Perché se è vero che Giorgio Armani è in un certo qual senso lui stesso un personaggio nazional-popolare; il suo stile e la sua eleganza essenziale e riservata, ricca di sfumature ma scevra di opulenza, sono quanto di più lontano dai canoni della moda generalista, la stessa che oggi alimenta una volgarità ostentata a tutti i costi. Giorgio Armani è lo stilista imprenditore che ha costruito da solo la sua fortuna, il rivoluzionario rimasto sempre fedele a sé stesso, colui che ha lanciato le mode ma non vi si è mai adeguato, senza temere i giudizi ma rimanendo ben saldo nelle sue radici. Per questo “Re Giorgio”, come lo chiamano molti addetti ai lavori, affascina incutendo, al contempo, un certo timore.
La sfilata – È la voce di Pierfrancesco Favino a introdurre lo spettatore, conducendolo per mano nel mondo Armani. Lo guida attraverso “pensieri senza tempo” che racchiudono e spiegano la filosofia dello stilista, mentre sullo schermo scorrono le immagini di “re Giorgio” al lavoro nella sua sartoria e in interviste d’archivio. Venti minuti di video-documentario hanno preceduto la messa in onda della sfilata Primavera/Estate 2021 di Giorgio Armani, sabato in prima serata su La7. Un’anticamera necessaria, per preparare il pubblico generalista a quell’esperienza per lui del tutto nuova che è una sfilata di moda. Poi ecco comparire finalmente uno dopo l’altro i modelli con i capi di questa collezione che porta con sé il cambio di passo dell’era post-Covid.

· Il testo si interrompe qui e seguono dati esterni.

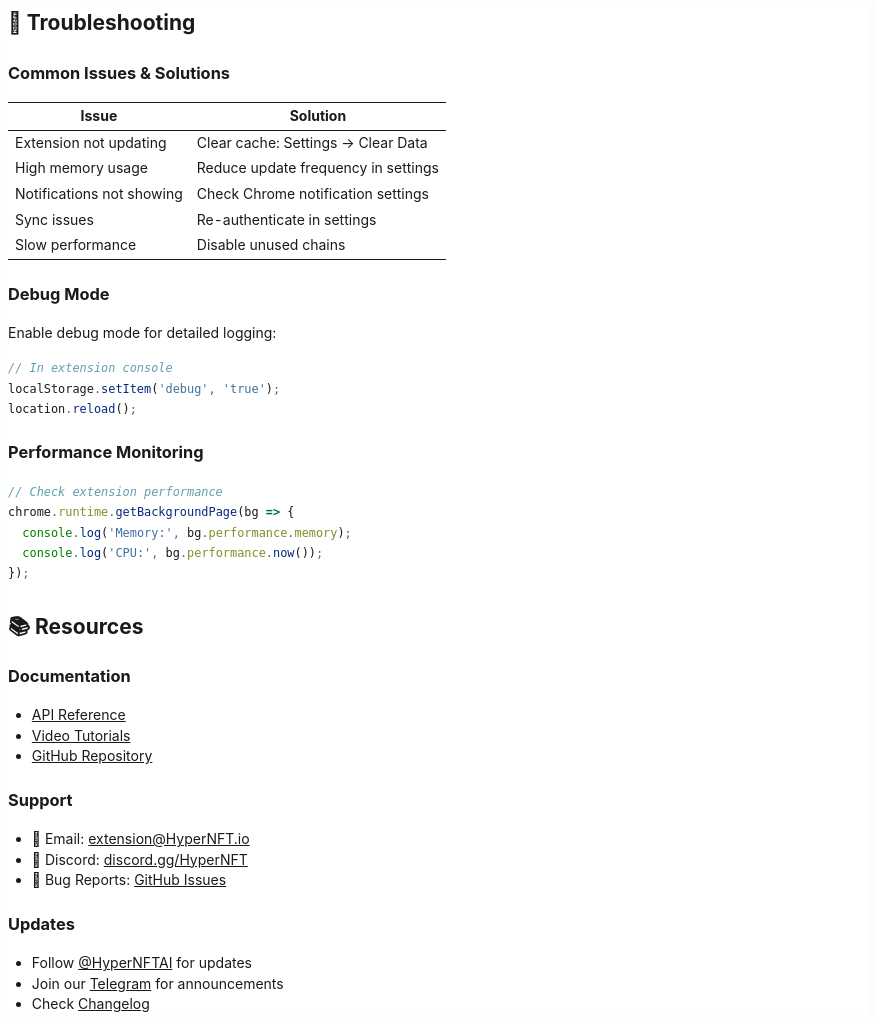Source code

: ## 🐛 Troubleshooting

### Common Issues & Solutions

| Issue | Solution |
|-------|----------|
| Extension not updating | Clear cache: Settings → Clear Data |
| High memory usage | Reduce update frequency in settings |
| Notifications not showing | Check Chrome notification settings |
| Sync issues | Re-authenticate in settings |
| Slow performance | Disable unused chains |

### Debug Mode

Enable debug mode for detailed logging:

```javascript
// In extension console
localStorage.setItem('debug', 'true');
location.reload();
```

### Performance Monitoring

```javascript
// Check extension performance
chrome.runtime.getBackgroundPage(bg => {
  console.log('Memory:', bg.performance.memory);
  console.log('CPU:', bg.performance.now());
});
```

## 📚 Resources

### Documentation
- [API Reference](https://docs.HyperNFT.io/api)
- [Video Tutorials](https://youtube.com/HyperNFT)
- [GitHub Repository](https://github.com/HyperNFT/chrome-extension)

### Support
- 📧 Email: extension@HyperNFT.io
- 💬 Discord: [discord.gg/HyperNFT](https://discord.gg/HyperNFT)
- 🐛 Bug Reports: [GitHub Issues](https://github.com/HyperNFT/chrome-extension/issues)

### Updates
- Follow [@HyperNFTAI](https://twitter.com/HyperNFTAI) for updates
- Join our [Telegram](https://t.me/HyperNFT) for announcements
- Check [Changelog](https://github.com/HyperNFT/chrome-extension/blob/main/CHANGELOG.md)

Ecco allora comodi pantaloni fluttuanti, in tutte le sfumature del “greige”, vestire uomini e donne; giocando con fantasie astratte dai rimandi floreali o ritmiche geometriche ton sur ton. Poi ancora il verde giada, pennellate di indaco polveroso e un pizzico di nero. Quel nero. Che siano mat o scintillanti, tutti i capi sono stati pensati per passare in secondo piano rispetto all’individuo che li indossa. La silhouette, sia femminile che maschile, è essenziale, morbida, fluida: tornano le iconiche giacche destrutturate, i pantaloni con le pence, gli abiti lunghi. Con quel mix di rigore e sensualità che solo Armani, come un alchimista, riesce a calibrare, fermando letteralmente lo scorrere del tempo.